Capital Raised: $335,000 from 12 investors
Protégé Capital: $108,000 (He did get back about $50,000 in credit for repair but to simplify the calculations we will use $108,000)
Payment Structure: In this scenario, investors have an 8% preferred return with a 70/30 split of all cash flow in the first tier. Once the investors are returned their initial investment with a cash out refinance they proceed to tier 2 and the 8% preferred return ends and the cash flow is split 50/50. After seven years of splitting the cash flow 50/50, the asset will be sold and the profits split 50/50. This is a brilliant way to produce phenomenal returns for yourself and the investor. Again, this was his first deal and if he can do it, you can do it too.
Avoid These 3 Multifamily Syndication Mistakes!
Here are the 3 multifamily syndication mistakes investors make:
- Overconfident Proforma: Since investors are trusting you with their money, you need to be conservative in your projections. If you are overconfident on how much you can increase the rents or underestimate operating expenses. You will fall short of your projections, miss investor payouts and lose the trust of the investor.
- Giving Too Much to Investors: We teach our students to be hard negotiators that produce the best returns for their investor and for themselves. And they deserve what they negotiate. You need to know your worth and how to calculate how much to give away.
- Not Hiring a Real Estate Attorney: Do not try to syndicate a deal without the help of a real estate attorney. There are strict laws that regulate syndication to protect investors from fraud. And violating the Security and Exchange Commission regulations can land you in jail, so don’t try to do this on your own. An experienced attorney will make sure you have the documents and lawful disclosures you need and provide legal protection. Again, this is another situation where having an experienced mentor is so valuable. We guide our students through the whole syndication process so they can avoid making costly mistakes.

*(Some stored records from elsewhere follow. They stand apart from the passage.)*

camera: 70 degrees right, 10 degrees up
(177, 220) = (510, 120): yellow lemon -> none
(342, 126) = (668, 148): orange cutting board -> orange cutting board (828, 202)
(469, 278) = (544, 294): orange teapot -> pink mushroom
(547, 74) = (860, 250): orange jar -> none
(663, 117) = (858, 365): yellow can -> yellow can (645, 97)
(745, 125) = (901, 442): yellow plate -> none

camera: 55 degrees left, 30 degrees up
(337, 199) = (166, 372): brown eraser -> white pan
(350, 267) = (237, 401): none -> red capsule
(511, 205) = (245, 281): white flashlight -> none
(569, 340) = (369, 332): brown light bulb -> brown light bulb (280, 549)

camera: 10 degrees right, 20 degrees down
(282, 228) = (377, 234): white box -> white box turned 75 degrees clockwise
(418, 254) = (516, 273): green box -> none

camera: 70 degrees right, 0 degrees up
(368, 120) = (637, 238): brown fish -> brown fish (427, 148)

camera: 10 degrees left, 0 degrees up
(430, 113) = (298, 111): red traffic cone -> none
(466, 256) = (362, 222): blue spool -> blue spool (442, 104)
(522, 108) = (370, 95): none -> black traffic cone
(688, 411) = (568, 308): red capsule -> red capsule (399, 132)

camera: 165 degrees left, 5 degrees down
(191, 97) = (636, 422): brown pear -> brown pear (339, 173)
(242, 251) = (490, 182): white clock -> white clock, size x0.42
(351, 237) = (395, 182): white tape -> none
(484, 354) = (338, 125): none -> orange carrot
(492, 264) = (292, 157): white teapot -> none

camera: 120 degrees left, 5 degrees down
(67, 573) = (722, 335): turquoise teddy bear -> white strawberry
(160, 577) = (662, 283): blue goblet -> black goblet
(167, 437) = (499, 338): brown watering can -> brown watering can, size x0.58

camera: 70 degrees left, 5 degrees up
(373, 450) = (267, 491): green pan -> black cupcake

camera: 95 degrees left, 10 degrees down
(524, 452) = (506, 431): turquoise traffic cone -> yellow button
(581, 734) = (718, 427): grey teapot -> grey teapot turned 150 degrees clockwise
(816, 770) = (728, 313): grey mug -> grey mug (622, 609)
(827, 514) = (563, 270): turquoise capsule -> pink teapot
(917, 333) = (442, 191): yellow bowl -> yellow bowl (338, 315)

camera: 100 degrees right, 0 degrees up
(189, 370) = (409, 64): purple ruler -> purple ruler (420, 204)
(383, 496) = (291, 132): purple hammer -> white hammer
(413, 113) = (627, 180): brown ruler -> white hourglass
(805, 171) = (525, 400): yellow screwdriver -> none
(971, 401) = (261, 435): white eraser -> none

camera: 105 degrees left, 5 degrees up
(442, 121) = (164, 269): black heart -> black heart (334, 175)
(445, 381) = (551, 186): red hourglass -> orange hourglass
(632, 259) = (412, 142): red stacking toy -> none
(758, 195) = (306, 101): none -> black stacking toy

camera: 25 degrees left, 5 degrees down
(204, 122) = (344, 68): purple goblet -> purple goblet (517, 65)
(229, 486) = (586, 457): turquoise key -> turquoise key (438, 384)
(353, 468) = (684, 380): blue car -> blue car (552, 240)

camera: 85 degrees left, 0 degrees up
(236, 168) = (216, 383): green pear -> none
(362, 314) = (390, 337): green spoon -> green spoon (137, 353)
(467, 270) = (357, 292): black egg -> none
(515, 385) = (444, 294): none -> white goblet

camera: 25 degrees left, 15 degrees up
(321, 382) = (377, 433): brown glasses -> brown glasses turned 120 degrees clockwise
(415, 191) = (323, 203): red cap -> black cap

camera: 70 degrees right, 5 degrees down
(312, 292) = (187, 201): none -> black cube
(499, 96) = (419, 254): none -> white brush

For a more in-depth look at the mistakes multifamily syndicators make and how to avoid them, watch my video 3 Biggest Multifamily Syndication Mistakes. As you’ll learn in that training, every successful multifamily investor has a mentor. Get your mentor here by applying to my Protege Program.
Donna Morgan says
This is such great information. I’ve been following your YT channel for a few years and was always interested in doing syndication deals. Most times inexperienced investors in this method will discourage you from doing it. I’m working my way out of a financial bind but in 1-2 years from now, I will be ready to go for it. At the time, I’m coming straight to you Peter Harris as a mentor.
Carolyn DeBerry says
Hi Mr. Harris, I just read your Article on Multifamily Units as a Syndicator, a very interested subject, I have at one time was a property finders for an Investors, that didn’t work out for me, I see you’re offering an book for beginners, I will truly read it, to gain more knowledge on this topic. Thank you! Carolyn
Smith Benjamin says
I’m so glad that am about to learn the real deal of real estate
Irene De Ocampo says
Interested in learning in commercial properties
Michael Andrea A Larkin says
This is important information, would it be possible to find class c&B units, and assign them over to you
Peter Harris says
Why give me all the profits? Why not join our Protege Program and be the principal in the deals?
Rodney Williams says
Where can we find these investors?
Peter Harris says
When you lock in good deals, finding investors is MUCH easier.